We idealize and idolize these early CEOs and middle managers. They romanticized their own narratives and we bought it, repeated it, exaggerated it. We learn about these supermen incessantly from early childhood, starting long before we're capable of understanding what these stories mean, so by the time we might be able to question them, we don't think to because they've become so ingrained. And while we rarely discuss their nature as company men explicitly, the message comes across and we transfer this idealization, even if only subconsciously, to contemporary company men. We learn to overlook the plain fact that these men's greed led to mass death, so we are able to overlook it when it happens now. And we need to knock it off.


Soj said...

Holey moley!

Let's not forget two things here, one is the South Sea Company bubble/collapse slash "incident". The second is the "mercantilism" form of capitalism. John Smith might've been a racist asshole but he was a long way from a CDO swapping exec of Goldman Sachs.

In fact, I'd blame John Smith's "greed" as much as I'd blame Neil Armstrong's greed when he was hopping about planting wire-stiffened flags for photo ops. I'd rather say Chris Colombus was more of an outright modern CEO greedy type than John Smith.

The vehicles, supplies and impetus that sent them there was commercial and exploitative but it wasn't necessarily conjoined with the PERSONAL motives of the men (and women) involved.

On the other hand, it is true that the companies, in all their forms (Virgina Charter or NASA) did lead to mass harm.

Ethan said...

I admit that I'm making sweeping statements here about things I don't know much about (one of my favorite activities). I'm also sure that the late Allen would take issue with much of my interpretation of her work if not for the facts that a) she's dead and b) there's no reason to think she would have much cared about my opinions anyway. I also should have made it clearer in the post that her comments about Smith started me thinking in general of the early European American historical figures, and my comments were related to the group of them in sum more than to Smith specifically. I also have only read about thirty pages of the book.
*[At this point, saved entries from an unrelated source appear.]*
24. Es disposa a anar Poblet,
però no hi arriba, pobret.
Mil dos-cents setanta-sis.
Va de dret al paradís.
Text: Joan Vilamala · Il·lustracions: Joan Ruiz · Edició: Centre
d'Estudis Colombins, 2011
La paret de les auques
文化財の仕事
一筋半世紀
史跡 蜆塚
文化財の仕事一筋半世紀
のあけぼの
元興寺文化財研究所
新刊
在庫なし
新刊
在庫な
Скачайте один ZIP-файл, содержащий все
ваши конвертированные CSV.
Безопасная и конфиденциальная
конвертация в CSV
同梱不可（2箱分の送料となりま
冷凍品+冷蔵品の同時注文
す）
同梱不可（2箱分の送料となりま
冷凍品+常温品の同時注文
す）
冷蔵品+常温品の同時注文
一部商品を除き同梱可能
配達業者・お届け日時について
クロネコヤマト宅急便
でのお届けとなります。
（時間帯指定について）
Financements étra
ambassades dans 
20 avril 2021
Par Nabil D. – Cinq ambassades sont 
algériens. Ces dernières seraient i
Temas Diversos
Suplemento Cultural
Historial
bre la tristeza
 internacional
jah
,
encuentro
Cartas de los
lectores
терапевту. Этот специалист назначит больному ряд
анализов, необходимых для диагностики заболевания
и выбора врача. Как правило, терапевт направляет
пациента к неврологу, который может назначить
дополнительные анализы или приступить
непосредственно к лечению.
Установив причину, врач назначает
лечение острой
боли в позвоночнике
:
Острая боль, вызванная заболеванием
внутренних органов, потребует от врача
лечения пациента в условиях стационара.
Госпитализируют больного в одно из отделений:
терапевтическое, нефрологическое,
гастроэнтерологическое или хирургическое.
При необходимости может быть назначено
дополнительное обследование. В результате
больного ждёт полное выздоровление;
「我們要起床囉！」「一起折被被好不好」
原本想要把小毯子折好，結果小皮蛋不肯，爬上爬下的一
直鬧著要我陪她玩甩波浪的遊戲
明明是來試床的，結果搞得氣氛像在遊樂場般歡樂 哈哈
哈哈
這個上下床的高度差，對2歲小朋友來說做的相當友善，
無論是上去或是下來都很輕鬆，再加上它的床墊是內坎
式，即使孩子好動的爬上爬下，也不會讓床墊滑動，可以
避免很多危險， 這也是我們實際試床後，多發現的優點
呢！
That said, it seems to me that the distinction you draw between these early corporatists and contemporary Goldman evildoers is not much different from the distinction between, say, Galileo Galilei and Stephen Hawking. That is, the difference arises more from the refinement of the techniques and technologies in the intervening time, and from the different contexts in which their actions take place, than from any significant difference of type. I'm probably wrong, but that's how it strikes me.

Finally, as much as I love space and space exploration, and while I would add to your mention of the harm NASA has done that they have also done a lot of good (more good than a semi-military American governmental agency could ever be expected to do), I wouldn't say Armstrong wasn't motivated by greed.